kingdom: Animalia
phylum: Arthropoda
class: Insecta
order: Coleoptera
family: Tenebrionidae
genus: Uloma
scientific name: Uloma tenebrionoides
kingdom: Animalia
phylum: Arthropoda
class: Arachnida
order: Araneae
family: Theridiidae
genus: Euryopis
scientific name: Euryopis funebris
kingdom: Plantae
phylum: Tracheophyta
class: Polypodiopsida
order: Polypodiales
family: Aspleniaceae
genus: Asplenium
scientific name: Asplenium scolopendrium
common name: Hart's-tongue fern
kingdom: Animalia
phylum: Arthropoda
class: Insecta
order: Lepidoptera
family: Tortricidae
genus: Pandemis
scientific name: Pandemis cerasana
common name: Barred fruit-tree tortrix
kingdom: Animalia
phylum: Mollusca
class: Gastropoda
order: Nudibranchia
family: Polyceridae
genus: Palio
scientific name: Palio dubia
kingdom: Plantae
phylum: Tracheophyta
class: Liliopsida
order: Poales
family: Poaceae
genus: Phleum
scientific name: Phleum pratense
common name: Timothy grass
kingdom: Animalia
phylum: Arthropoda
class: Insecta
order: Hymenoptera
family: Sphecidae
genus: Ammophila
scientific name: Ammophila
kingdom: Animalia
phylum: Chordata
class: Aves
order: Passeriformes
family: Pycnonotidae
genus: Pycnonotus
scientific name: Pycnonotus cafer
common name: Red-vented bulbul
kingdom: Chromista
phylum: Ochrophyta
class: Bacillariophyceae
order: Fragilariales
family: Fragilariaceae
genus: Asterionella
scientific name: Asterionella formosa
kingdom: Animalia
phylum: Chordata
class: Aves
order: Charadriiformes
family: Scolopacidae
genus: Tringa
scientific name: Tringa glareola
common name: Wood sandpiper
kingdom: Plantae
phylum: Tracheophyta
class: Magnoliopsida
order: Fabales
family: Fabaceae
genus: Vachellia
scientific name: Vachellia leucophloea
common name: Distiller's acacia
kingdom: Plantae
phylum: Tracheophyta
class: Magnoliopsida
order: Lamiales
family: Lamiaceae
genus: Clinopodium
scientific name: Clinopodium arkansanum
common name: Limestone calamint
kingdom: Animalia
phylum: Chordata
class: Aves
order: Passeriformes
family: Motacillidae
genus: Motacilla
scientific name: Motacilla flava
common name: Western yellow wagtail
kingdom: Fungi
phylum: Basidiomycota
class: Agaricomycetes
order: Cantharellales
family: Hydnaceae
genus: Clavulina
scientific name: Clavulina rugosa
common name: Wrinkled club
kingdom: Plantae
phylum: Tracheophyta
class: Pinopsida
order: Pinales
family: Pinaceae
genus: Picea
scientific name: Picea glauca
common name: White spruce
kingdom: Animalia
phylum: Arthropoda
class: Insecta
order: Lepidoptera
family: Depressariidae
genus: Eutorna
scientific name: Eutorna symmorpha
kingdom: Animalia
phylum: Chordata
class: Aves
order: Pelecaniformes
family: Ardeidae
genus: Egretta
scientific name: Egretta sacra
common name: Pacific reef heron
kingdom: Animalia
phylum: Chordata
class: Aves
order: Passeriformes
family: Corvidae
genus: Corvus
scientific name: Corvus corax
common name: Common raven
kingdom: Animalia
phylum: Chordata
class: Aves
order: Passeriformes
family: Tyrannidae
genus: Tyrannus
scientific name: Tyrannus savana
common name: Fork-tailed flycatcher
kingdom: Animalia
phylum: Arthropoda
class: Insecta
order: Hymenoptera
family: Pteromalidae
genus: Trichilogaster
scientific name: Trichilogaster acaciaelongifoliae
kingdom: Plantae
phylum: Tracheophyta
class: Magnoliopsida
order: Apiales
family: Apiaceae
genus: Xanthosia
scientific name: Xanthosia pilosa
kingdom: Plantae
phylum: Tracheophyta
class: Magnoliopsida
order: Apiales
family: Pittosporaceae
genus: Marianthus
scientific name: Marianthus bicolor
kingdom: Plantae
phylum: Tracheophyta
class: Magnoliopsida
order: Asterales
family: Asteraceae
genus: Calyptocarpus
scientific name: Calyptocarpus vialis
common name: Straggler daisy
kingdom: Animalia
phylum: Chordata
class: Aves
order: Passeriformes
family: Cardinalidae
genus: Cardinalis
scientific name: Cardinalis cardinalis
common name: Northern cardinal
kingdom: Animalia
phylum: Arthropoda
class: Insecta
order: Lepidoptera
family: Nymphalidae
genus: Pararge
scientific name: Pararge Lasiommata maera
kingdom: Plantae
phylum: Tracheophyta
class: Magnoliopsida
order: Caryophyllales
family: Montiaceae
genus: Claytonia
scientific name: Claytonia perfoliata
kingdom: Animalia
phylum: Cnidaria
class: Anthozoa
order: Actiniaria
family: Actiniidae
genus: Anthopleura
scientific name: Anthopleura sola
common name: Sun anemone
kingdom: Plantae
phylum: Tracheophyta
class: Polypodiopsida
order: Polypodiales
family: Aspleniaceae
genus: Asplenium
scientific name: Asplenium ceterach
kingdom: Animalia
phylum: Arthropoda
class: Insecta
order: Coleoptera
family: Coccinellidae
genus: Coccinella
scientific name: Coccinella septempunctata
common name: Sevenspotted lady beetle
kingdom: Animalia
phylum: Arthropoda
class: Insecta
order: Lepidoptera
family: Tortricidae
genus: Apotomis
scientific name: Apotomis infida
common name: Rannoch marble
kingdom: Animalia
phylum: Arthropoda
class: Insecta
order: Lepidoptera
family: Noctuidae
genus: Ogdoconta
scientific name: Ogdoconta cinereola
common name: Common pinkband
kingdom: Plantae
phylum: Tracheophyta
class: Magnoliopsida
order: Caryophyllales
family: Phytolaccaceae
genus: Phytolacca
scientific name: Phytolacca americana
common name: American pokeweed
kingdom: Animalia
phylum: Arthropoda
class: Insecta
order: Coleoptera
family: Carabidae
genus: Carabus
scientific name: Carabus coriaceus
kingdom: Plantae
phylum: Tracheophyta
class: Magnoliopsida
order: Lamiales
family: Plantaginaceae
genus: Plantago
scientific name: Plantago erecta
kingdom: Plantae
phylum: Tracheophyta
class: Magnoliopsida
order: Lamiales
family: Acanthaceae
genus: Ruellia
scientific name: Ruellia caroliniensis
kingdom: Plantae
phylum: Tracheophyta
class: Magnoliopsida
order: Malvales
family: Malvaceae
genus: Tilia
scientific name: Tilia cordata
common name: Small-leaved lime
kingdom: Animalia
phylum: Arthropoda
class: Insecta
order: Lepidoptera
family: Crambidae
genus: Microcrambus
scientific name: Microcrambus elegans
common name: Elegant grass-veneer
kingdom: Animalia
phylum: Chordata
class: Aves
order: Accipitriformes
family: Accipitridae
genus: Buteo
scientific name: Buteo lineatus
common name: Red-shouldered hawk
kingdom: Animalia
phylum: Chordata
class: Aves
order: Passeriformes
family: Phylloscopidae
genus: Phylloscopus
---
:: Exercise instructions ::
Output the lines unchanged, from the first line through the line containing "genus: Euryopis", with both ends included.

:: Result of the task ::
kingdom: Animalia
phylum: Arthropoda
class: Insecta
order: Coleoptera
family: Tenebrionidae
genus: Uloma
scientific name: Uloma tenebrionoides
kingdom: Animalia
phylum: Arthropoda
class: Arachnida
order: Araneae
family: Theridiidae
genus: Euryopis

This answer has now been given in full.